[Dataset entries — start]

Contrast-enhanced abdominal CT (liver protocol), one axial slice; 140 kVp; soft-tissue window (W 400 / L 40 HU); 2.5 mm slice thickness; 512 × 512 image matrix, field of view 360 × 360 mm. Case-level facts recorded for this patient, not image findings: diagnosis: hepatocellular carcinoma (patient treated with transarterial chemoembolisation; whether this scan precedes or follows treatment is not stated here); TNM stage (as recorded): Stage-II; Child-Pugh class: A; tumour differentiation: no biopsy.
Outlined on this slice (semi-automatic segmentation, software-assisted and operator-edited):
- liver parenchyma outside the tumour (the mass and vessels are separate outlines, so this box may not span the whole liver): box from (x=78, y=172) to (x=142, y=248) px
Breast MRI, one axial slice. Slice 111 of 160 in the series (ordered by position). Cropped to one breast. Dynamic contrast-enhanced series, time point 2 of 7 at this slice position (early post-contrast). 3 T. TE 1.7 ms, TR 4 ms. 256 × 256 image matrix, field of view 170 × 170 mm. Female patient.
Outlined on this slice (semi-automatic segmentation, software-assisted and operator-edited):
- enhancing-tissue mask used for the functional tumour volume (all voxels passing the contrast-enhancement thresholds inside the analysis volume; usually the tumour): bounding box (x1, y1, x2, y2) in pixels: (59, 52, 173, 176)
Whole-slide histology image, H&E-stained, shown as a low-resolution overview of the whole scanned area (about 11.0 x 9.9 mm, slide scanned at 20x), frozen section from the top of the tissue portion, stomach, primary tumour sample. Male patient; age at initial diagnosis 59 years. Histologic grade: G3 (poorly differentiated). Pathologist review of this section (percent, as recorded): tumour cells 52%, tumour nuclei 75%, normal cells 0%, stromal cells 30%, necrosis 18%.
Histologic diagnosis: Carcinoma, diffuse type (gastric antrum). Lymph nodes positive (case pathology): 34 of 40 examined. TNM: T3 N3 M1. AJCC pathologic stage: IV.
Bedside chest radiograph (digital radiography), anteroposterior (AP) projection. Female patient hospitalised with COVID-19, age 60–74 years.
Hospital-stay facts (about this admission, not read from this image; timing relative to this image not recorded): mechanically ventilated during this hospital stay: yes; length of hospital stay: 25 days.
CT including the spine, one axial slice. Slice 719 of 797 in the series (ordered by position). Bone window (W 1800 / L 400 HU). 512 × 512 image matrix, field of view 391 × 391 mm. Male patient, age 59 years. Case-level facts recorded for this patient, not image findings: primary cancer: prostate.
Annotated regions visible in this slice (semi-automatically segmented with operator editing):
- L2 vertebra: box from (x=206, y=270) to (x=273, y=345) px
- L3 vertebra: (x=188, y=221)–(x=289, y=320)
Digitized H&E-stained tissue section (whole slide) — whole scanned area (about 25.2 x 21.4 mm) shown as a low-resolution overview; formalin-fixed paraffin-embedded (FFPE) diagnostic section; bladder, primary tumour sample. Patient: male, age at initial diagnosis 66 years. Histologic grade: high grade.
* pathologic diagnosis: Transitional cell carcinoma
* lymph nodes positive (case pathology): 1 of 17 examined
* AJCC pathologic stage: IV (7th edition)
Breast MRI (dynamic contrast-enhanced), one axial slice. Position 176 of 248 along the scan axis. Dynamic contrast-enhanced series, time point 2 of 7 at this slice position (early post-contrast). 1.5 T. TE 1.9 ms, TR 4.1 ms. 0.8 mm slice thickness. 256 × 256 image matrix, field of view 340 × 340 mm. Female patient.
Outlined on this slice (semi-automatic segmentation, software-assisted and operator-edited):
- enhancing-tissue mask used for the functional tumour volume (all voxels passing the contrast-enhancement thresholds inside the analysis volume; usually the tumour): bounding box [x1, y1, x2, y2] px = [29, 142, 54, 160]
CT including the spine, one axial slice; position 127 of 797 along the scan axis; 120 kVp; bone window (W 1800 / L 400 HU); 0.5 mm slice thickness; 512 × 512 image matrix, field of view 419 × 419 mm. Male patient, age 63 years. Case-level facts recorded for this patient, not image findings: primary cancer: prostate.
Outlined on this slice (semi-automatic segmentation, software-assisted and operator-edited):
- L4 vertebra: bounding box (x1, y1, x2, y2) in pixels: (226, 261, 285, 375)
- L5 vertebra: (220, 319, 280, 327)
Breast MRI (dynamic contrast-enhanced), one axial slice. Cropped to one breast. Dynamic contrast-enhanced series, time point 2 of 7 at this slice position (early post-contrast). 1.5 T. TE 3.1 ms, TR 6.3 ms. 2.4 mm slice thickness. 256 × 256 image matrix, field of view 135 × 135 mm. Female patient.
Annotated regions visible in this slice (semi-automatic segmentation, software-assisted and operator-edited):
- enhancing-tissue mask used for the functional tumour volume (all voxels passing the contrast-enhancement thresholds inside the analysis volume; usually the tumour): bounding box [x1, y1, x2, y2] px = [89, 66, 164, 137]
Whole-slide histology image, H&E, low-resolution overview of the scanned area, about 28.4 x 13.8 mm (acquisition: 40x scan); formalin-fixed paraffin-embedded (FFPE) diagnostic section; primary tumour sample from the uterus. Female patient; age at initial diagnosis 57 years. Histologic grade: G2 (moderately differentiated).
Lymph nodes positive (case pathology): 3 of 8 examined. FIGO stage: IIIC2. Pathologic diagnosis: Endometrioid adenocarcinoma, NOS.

[Dataset entries — finish]

=== Exercise prompt ===
Here the job is to restate all of the data word for word.

=== Written answer ===
Contrast-enhanced abdominal CT (liver protocol), one axial slice; 140 kVp; soft-tissue window (W 400 / L 40 HU); 2.5 mm slice thickness; 512 × 512 image matrix, field of view 360 × 360 mm. Case-level facts recorded for this patient, not image findings: diagnosis: hepatocellular carcinoma (patient treated with transarterial chemoembolisation; whether this scan precedes or follows treatment is not stated here); TNM stage (as recorded): Stage-II; Child-Pugh class: A; tumour differentiation: no biopsy.
Outlined on this slice (semi-automatic segmentation, software-assisted and operator-edited):
- liver parenchyma outside the tumour (the mass and vessels are separate outlines, so this box may not span the whole liver): box from (x=78, y=172) to (x=142, y=248) px
Breast MRI, one axial slice. Slice 111 of 160 in the series (ordered by position). Cropped to one breast. Dynamic contrast-enhanced series, time point 2 of 7 at this slice position (early post-contrast). 3 T. TE 1.7 ms, TR 4 ms. 256 × 256 image matrix, field of view 170 × 170 mm. Female patient.
Outlined on this slice (semi-automatic segmentation, software-assisted and operator-edited):
- enhancing-tissue mask used for the functional tumour volume (all voxels passing the contrast-enhancement thresholds inside the analysis volume; usually the tumour): bounding box (x1, y1, x2, y2) in pixels: (59, 52, 173, 176)
Whole-slide histology image, H&E-stained, shown as a low-resolution overview of the whole scanned area (about 11.0 x 9.9 mm, slide scanned at 20x), frozen section from the top of the tissue portion, stomach, primary tumour sample. Male patient; age at initial diagnosis 59 years. Histologic grade: G3 (poorly differentiated). Pathologist review of this section (percent, as recorded): tumour cells 52%, tumour nuclei 75%, normal cells 0%, stromal cells 30%, necrosis 18%.
Histologic diagnosis: Carcinoma, diffuse type (gastric antrum). Lymph nodes positive (case pathology): 34 of 40 examined. TNM: T3 N3 M1. AJCC pathologic stage: IV.
Bedside chest radiograph (digital radiography), anteroposterior (AP) projection. Female patient hospitalised with COVID-19, age 60–74 years.
Hospital-stay facts (about this admission, not read from this image; timing relative to this image not recorded): mechanically ventilated during this hospital stay: yes; length of hospital stay: 25 days.
CT including the spine, one axial slice. Slice 719 of 797 in the series (ordered by position). Bone window (W 1800 / L 400 HU). 512 × 512 image matrix, field of view 391 × 391 mm. Male patient, age 59 years. Case-level facts recorded for this patient, not image findings: primary cancer: prostate.
Annotated regions visible in this slice (semi-automatically segmented with operator editing):
- L2 vertebra: box from (x=206, y=270) to (x=273, y=345) px
- L3 vertebra: (x=188, y=221)–(x=289, y=320)
Digitized H&E-stained tissue section (whole slide) — whole scanned area (about 25.2 x 21.4 mm) shown as a low-resolution overview; formalin-fixed paraffin-embedded (FFPE) diagnostic section; bladder, primary tumour sample. Patient: male, age at initial diagnosis 66 years. Histologic grade: high grade.
* pathologic diagnosis: Transitional cell carcinoma
* lymph nodes positive (case pathology): 1 of 17 examined
* AJCC pathologic stage: IV (7th edition)
Breast MRI (dynamic contrast-enhanced), one axial slice. Position 176 of 248 along the scan axis. Dynamic contrast-enhanced series, time point 2 of 7 at this slice position (early post-contrast). 1.5 T. TE 1.9 ms, TR 4.1 ms. 0.8 mm slice thickness. 256 × 256 image matrix, field of view 340 × 340 mm. Female patient.
Outlined on this slice (semi-automatic segmentation, software-assisted and operator-edited):
- enhancing-tissue mask used for the functional tumour volume (all voxels passing the contrast-enhancement thresholds inside the analysis volume; usually the tumour): bounding box [x1, y1, x2, y2] px = [29, 142, 54, 160]
CT including the spine, one axial slice; position 127 of 797 along the scan axis; 120 kVp; bone window (W 1800 / L 400 HU); 0.5 mm slice thickness; 512 × 512 image matrix, field of view 419 × 419 mm. Male patient, age 63 years. Case-level facts recorded for this patient, not image findings: primary cancer: prostate.
Outlined on this slice (semi-automatic segmentation, software-assisted and operator-edited):
- L4 vertebra: bounding box (x1, y1, x2, y2) in pixels: (226, 261, 285, 375)
- L5 vertebra: (220, 319, 280, 327)
Breast MRI (dynamic contrast-enhanced), one axial slice. Cropped to one breast. Dynamic contrast-enhanced series, time point 2 of 7 at this slice position (early post-contrast). 1.5 T. TE 3.1 ms, TR 6.3 ms. 2.4 mm slice thickness. 256 × 256 image matrix, field of view 135 × 135 mm. Female patient.
Annotated regions visible in this slice (semi-automatic segmentation, software-assisted and operator-edited):
- enhancing-tissue mask used for the functional tumour volume (all voxels passing the contrast-enhancement thresholds inside the analysis volume; usually the tumour): bounding box [x1, y1, x2, y2] px = [89, 66, 164, 137]
Whole-slide histology image, H&E, low-resolution overview of the scanned area, about 28.4 x 13.8 mm (acquisition: 40x scan); formalin-fixed paraffin-embedded (FFPE) diagnostic section; primary tumour sample from the uterus. Female patient; age at initial diagnosis 57 years. Histologic grade: G2 (moderately differentiated).
Lymph nodes positive (case pathology): 3 of 8 examined. FIGO stage: IIIC2. Pathologic diagnosis: Endometrioid adenocarcinoma, NOS.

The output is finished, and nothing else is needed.